Starting at the first line of the data below, retype every line up to and including the one containing "3. Minutes To".

————————

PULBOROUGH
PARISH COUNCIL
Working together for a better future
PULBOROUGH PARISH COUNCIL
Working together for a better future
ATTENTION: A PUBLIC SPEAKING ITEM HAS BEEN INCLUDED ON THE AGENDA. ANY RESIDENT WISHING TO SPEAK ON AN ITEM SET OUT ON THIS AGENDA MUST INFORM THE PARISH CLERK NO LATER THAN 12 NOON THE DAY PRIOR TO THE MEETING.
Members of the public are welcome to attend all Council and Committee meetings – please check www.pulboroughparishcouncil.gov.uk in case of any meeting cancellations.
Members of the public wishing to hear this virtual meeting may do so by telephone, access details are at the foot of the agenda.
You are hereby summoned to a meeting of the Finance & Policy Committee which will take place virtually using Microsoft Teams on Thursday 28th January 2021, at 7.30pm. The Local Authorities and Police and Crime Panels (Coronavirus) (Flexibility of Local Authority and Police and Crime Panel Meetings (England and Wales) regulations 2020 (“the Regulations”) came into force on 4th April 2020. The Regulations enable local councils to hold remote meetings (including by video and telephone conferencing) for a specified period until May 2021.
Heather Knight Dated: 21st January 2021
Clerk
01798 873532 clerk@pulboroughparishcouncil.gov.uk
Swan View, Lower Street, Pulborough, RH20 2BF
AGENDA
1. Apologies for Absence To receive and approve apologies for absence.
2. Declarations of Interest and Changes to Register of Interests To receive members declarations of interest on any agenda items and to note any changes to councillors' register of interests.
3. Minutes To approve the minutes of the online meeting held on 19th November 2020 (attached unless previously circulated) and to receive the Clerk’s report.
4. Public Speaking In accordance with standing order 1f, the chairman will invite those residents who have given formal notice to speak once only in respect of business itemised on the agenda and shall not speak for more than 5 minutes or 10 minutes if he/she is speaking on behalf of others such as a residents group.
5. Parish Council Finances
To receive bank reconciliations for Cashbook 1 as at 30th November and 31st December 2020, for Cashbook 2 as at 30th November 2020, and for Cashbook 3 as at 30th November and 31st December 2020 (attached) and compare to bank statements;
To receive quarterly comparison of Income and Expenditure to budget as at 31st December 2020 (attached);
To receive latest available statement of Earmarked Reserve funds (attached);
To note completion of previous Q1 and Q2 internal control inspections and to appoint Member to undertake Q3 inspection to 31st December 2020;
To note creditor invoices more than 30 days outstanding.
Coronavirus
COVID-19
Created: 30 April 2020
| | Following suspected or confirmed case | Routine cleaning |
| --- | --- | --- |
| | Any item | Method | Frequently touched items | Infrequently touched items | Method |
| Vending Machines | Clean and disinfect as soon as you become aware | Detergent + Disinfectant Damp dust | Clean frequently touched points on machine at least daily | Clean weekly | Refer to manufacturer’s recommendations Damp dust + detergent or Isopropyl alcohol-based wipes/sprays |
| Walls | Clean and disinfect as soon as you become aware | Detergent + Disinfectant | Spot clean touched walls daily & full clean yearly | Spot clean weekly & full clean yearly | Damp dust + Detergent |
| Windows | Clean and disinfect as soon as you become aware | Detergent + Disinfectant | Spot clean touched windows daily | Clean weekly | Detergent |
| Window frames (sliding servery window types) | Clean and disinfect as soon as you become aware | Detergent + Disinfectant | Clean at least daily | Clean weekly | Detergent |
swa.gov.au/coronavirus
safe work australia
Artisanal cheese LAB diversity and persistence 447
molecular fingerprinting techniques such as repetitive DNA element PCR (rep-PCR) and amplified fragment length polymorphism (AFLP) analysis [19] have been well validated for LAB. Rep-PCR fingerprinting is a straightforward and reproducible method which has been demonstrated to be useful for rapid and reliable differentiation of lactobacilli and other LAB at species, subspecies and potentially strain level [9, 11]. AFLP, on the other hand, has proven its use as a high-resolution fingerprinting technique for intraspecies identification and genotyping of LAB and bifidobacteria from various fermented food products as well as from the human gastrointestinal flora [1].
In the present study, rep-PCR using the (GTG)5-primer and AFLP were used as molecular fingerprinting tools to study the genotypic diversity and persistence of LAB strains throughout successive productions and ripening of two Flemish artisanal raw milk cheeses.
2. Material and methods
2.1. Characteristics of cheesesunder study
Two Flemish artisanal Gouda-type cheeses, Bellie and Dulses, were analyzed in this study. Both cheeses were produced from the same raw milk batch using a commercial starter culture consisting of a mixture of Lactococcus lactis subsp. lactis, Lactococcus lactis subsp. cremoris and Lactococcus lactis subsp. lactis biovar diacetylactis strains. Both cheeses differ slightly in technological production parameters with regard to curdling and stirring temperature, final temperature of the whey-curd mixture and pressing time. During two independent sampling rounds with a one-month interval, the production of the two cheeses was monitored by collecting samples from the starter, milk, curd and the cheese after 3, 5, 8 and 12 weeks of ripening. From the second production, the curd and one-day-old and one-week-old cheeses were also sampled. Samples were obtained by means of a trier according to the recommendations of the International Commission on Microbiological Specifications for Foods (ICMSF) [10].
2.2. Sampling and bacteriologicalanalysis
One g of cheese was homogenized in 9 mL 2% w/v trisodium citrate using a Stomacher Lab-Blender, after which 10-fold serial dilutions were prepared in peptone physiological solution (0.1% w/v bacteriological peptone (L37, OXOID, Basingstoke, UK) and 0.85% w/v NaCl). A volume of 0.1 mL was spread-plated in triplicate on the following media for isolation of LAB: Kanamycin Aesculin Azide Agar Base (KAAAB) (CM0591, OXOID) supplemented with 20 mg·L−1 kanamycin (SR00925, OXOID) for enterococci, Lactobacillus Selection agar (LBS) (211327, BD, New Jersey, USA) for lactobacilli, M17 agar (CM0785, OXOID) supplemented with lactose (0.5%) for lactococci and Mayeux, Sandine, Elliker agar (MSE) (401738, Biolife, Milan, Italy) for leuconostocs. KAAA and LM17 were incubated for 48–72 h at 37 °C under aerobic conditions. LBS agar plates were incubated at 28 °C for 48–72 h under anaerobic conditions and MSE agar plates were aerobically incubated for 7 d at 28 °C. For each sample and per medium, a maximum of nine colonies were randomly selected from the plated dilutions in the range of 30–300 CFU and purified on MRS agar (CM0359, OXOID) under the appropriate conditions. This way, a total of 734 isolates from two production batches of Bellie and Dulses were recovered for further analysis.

————————

# ANSWER BELOW:
PULBOROUGH
PARISH COUNCIL
Working together for a better future
PULBOROUGH PARISH COUNCIL
Working together for a better future
ATTENTION: A PUBLIC SPEAKING ITEM HAS BEEN INCLUDED ON THE AGENDA. ANY RESIDENT WISHING TO SPEAK ON AN ITEM SET OUT ON THIS AGENDA MUST INFORM THE PARISH CLERK NO LATER THAN 12 NOON THE DAY PRIOR TO THE MEETING.
Members of the public are welcome to attend all Council and Committee meetings – please check www.pulboroughparishcouncil.gov.uk in case of any meeting cancellations.
Members of the public wishing to hear this virtual meeting may do so by telephone, access details are at the foot of the agenda.
You are hereby summoned to a meeting of the Finance & Policy Committee which will take place virtually using Microsoft Teams on Thursday 28th January 2021, at 7.30pm. The Local Authorities and Police and Crime Panels (Coronavirus) (Flexibility of Local Authority and Police and Crime Panel Meetings (England and Wales) regulations 2020 (“the Regulations”) came into force on 4th April 2020. The Regulations enable local councils to hold remote meetings (including by video and telephone conferencing) for a specified period until May 2021.
Heather Knight Dated: 21st January 2021
Clerk
01798 873532 clerk@pulboroughparishcouncil.gov.uk
Swan View, Lower Street, Pulborough, RH20 2BF
AGENDA
1. Apologies for Absence To receive and approve apologies for absence.
2. Declarations of Interest and Changes to Register of Interests To receive members declarations of interest on any agenda items and to note any changes to councillors' register of interests.
3. Minutes To approve the minutes of the online meeting held on 19th November 2020 (attached unless previously circulated) and to receive the Clerk’s report.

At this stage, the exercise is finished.